- WORK ORDER:
For this exercise, please find the lines in the entries that include the word "format" and copy them.

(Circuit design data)
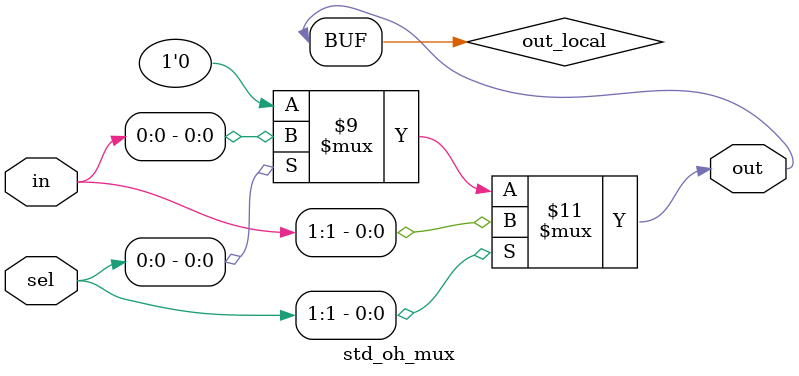
<source format=sv>


module std_oh_mux #(parameter DW  = 1, /* width of data inputs*/ parameter N = 2  /* number of inputs*/, parameter PRIORITY_TYPE = "MSB" /*MSB, LSB, NONE*/)
(
	input [N-1:0]    sel, // select vector
	input [N*DW-1:0] in, // concatenated input {.., in1[DW-1:0], in0[DW-1:0]}
	output [DW-1:0]  out  // output
);

//local variable

logic [DW-1:0]  out_local;

genvar i;
generate

	if(PRIORITY_TYPE == "LSB") begin
		
		always_comb begin
			out_local[DW-1:0] <= {DW{1'b0}};
			
			for(int i = N; i != 0; i--) begin
				if(sel[i-1]) begin
					out_local[DW-1:0] <= in[(i*DW-1)-:DW];
				end
			end
		end
		
	end else if(PRIORITY_TYPE == "MSB") begin
		
		always_comb begin
			out_local[DW-1:0] <= {DW{1'b0}};
			
			for(int i = 0; i < N; i++) begin
				if(sel[i]) begin
					out_local[DW-1:0] <= in[((i+1)*DW-1)-:DW];
				end
			end
		end
	end else begin
		
		always_comb begin
			out_local[DW-1:0] = {DW{1'b0}};
			
			for (int i = 0; i < N; i++) begin
				out_local |= {(DW){sel[i]}} & in[((i+1)*DW-1)-:DW];
			end
		end
		
	end
	
endgenerate

assign out[DW-1:0] = out_local[DW-1:0];

endmodule // std_oh_mux




</source>
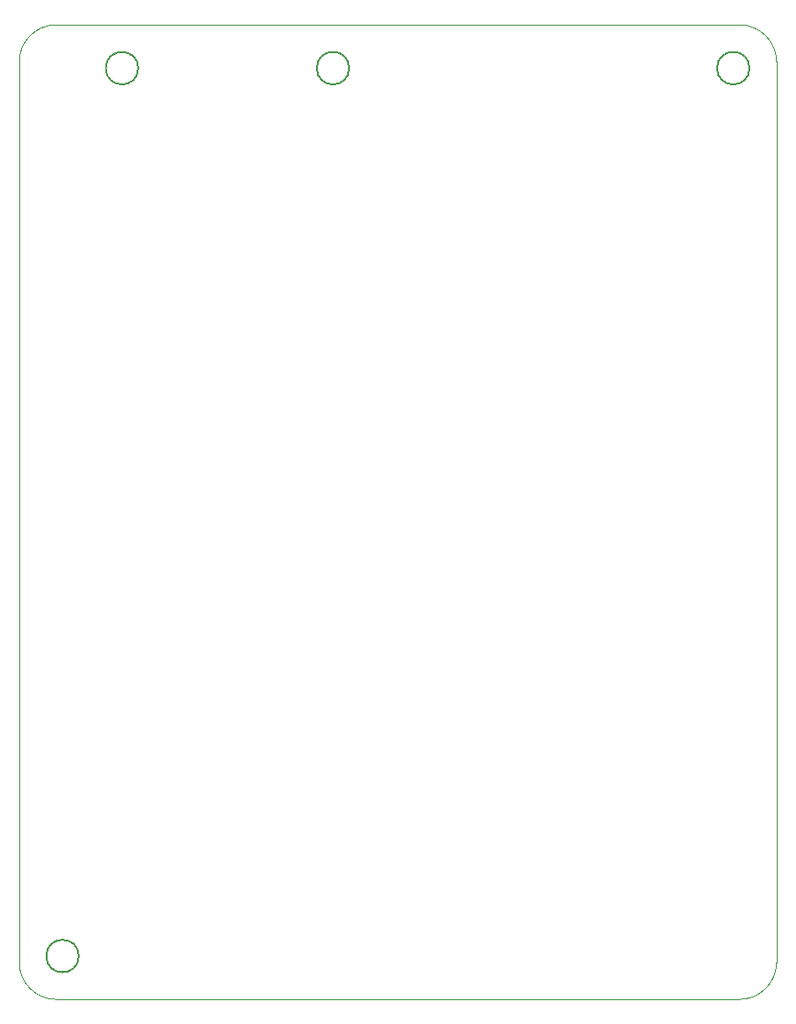
<source format=gbr>
%TF.GenerationSoftware,KiCad,Pcbnew,9.0.2*%
%TF.CreationDate,2025-06-17T11:44:15-05:00*%
%TF.ProjectId,BOARD,424f4152-442e-46b6-9963-61645f706362,rev?*%
%TF.SameCoordinates,Original*%
%TF.FileFunction,Profile,NP*%
%FSLAX46Y46*%
G04 Gerber Fmt 4.6, Leading zero omitted, Abs format (unit mm)*
G04 Created by KiCad (PCBNEW 9.0.2) date 2025-06-17 11:44:15*
%MOMM*%
%LPD*%
G01*
G04 APERTURE LIST*
%TA.AperFunction,Profile*%
%ADD10C,0.152400*%
%TD*%
%TA.AperFunction,Profile*%
%ADD11C,0.050000*%
%TD*%
G04 APERTURE END LIST*
D10*
X144001100Y-64003600D02*
G75*
G02*
X141001100Y-64003600I-1500000J0D01*
G01*
X141001100Y-64003600D02*
G75*
G02*
X144001100Y-64003600I1500000J0D01*
G01*
D11*
X180086893Y-60003600D02*
X116915306Y-60003600D01*
X180086893Y-60003600D02*
G75*
G02*
X183501100Y-63417807I7J-3414200D01*
G01*
X183501100Y-146589395D02*
G75*
G02*
X180086893Y-150003600I-3414200J-5D01*
G01*
X116915306Y-150003600D02*
X180086893Y-150003600D01*
D10*
X124501100Y-64003600D02*
G75*
G02*
X121501100Y-64003600I-1500000J0D01*
G01*
X121501100Y-64003600D02*
G75*
G02*
X124501100Y-64003600I1500000J0D01*
G01*
D11*
X183501100Y-146589394D02*
X183501100Y-63417807D01*
D10*
X181001100Y-64003600D02*
G75*
G02*
X178001100Y-64003600I-1500000J0D01*
G01*
X178001100Y-64003600D02*
G75*
G02*
X181001100Y-64003600I1500000J0D01*
G01*
D11*
X113501100Y-63417807D02*
X113501100Y-146589394D01*
D10*
X119001100Y-146003600D02*
G75*
G02*
X116001100Y-146003600I-1500000J0D01*
G01*
X116001100Y-146003600D02*
G75*
G02*
X119001100Y-146003600I1500000J0D01*
G01*
D11*
X116915306Y-150003600D02*
G75*
G02*
X113501100Y-146589394I-6J3414200D01*
G01*
X113501100Y-63417806D02*
G75*
G02*
X116915306Y-60003600I3414200J6D01*
G01*
M02*

</source>
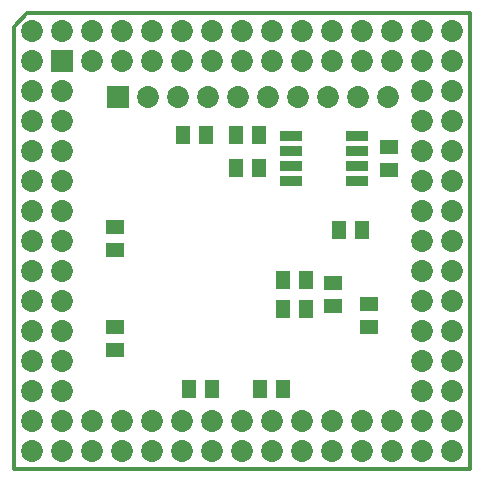
<source format=gbs>
G04 Layer_Color=16711935*
%FSLAX44Y44*%
%MOMM*%
G71*
G01*
G75*
%ADD14C,0.3500*%
%ADD28C,1.8542*%
%ADD29R,1.8542X1.8542*%
%ADD30R,1.2032X1.5032*%
%ADD31R,1.5032X1.2032*%
%ADD32R,1.9532X0.8532*%
D14*
X-193040Y181610D02*
X-181610Y193040D01*
X193040D01*
Y-193040D02*
Y193040D01*
X-193040Y-193040D02*
X193040D01*
X-193040D02*
Y181610D01*
D28*
X177800Y-177800D02*
D03*
Y-152400D02*
D03*
Y-127000D02*
D03*
Y-101600D02*
D03*
Y-76200D02*
D03*
Y-50800D02*
D03*
Y-25400D02*
D03*
Y-0D02*
D03*
Y25400D02*
D03*
Y50800D02*
D03*
Y76200D02*
D03*
Y101600D02*
D03*
Y127000D02*
D03*
Y152400D02*
D03*
Y177800D02*
D03*
X152400Y-177800D02*
D03*
Y-127000D02*
D03*
Y-101600D02*
D03*
Y-76200D02*
D03*
Y-50800D02*
D03*
Y-25400D02*
D03*
Y-0D02*
D03*
Y25400D02*
D03*
Y50800D02*
D03*
Y76200D02*
D03*
Y101600D02*
D03*
Y127000D02*
D03*
Y177800D02*
D03*
X127000Y-177800D02*
D03*
Y-152400D02*
D03*
Y152400D02*
D03*
Y177800D02*
D03*
X101600Y-177800D02*
D03*
Y-152400D02*
D03*
Y152400D02*
D03*
Y177800D02*
D03*
X76200Y-177800D02*
D03*
Y-152400D02*
D03*
Y152400D02*
D03*
Y177800D02*
D03*
X50800Y-177800D02*
D03*
Y-152400D02*
D03*
Y152400D02*
D03*
Y177800D02*
D03*
X25400Y-177800D02*
D03*
Y-152400D02*
D03*
Y152400D02*
D03*
Y177800D02*
D03*
X-0Y-177800D02*
D03*
Y-152400D02*
D03*
Y152400D02*
D03*
Y177800D02*
D03*
X-25400Y-177800D02*
D03*
Y-152400D02*
D03*
Y152400D02*
D03*
Y177800D02*
D03*
X-50800Y-177800D02*
D03*
Y-152400D02*
D03*
Y152400D02*
D03*
Y177800D02*
D03*
X-76200Y-177800D02*
D03*
Y-152400D02*
D03*
Y152400D02*
D03*
Y177800D02*
D03*
X-101600Y-177800D02*
D03*
Y-152400D02*
D03*
Y152400D02*
D03*
Y177800D02*
D03*
X-127000Y-177800D02*
D03*
Y-152400D02*
D03*
Y152400D02*
D03*
Y177800D02*
D03*
X-152400Y-177800D02*
D03*
Y-127000D02*
D03*
Y-101600D02*
D03*
Y-76200D02*
D03*
Y-50800D02*
D03*
Y-25400D02*
D03*
Y-0D02*
D03*
Y25400D02*
D03*
Y50800D02*
D03*
Y76200D02*
D03*
Y101600D02*
D03*
Y127000D02*
D03*
Y177800D02*
D03*
X-177800Y-177800D02*
D03*
Y-152400D02*
D03*
Y-127000D02*
D03*
Y-101600D02*
D03*
Y-76200D02*
D03*
Y-50800D02*
D03*
Y-25400D02*
D03*
Y-0D02*
D03*
Y25400D02*
D03*
Y50800D02*
D03*
Y76200D02*
D03*
Y101600D02*
D03*
Y127000D02*
D03*
Y152400D02*
D03*
Y177800D02*
D03*
X-152400Y-152400D02*
D03*
X152400D02*
D03*
Y152400D02*
D03*
X-53500Y122500D02*
D03*
X124300D02*
D03*
X98900D02*
D03*
X73500D02*
D03*
X48100D02*
D03*
X22700D02*
D03*
X-2700D02*
D03*
X-28100D02*
D03*
X-78900D02*
D03*
D29*
X-152400Y152400D02*
D03*
X-104300Y122500D02*
D03*
D30*
X14750Y62500D02*
D03*
X-4750D02*
D03*
X54750Y-57500D02*
D03*
X35250D02*
D03*
X54750Y-32500D02*
D03*
X35250D02*
D03*
X-44750Y-125000D02*
D03*
X-25250D02*
D03*
X15250D02*
D03*
X34750D02*
D03*
X102250Y10000D02*
D03*
X82750D02*
D03*
X-4750Y90000D02*
D03*
X14750D02*
D03*
X-30250D02*
D03*
X-49750D02*
D03*
D31*
X125000Y60250D02*
D03*
Y79750D02*
D03*
X77500Y-35250D02*
D03*
Y-54750D02*
D03*
X-107500Y12250D02*
D03*
Y-7250D02*
D03*
Y-72750D02*
D03*
Y-92250D02*
D03*
X107500Y-72250D02*
D03*
Y-52750D02*
D03*
D32*
X98000Y76350D02*
D03*
Y63650D02*
D03*
Y50950D02*
D03*
X42000Y89050D02*
D03*
Y76350D02*
D03*
Y63650D02*
D03*
Y50950D02*
D03*
X98000Y89050D02*
D03*
M02*

</source>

- ANSWER BOX:
<source format=sv>
<source format=gbr>
G04 Gerber Fmt 4.6, Leading zero omitted, Abs format (unit mm)*
<source format=gbs>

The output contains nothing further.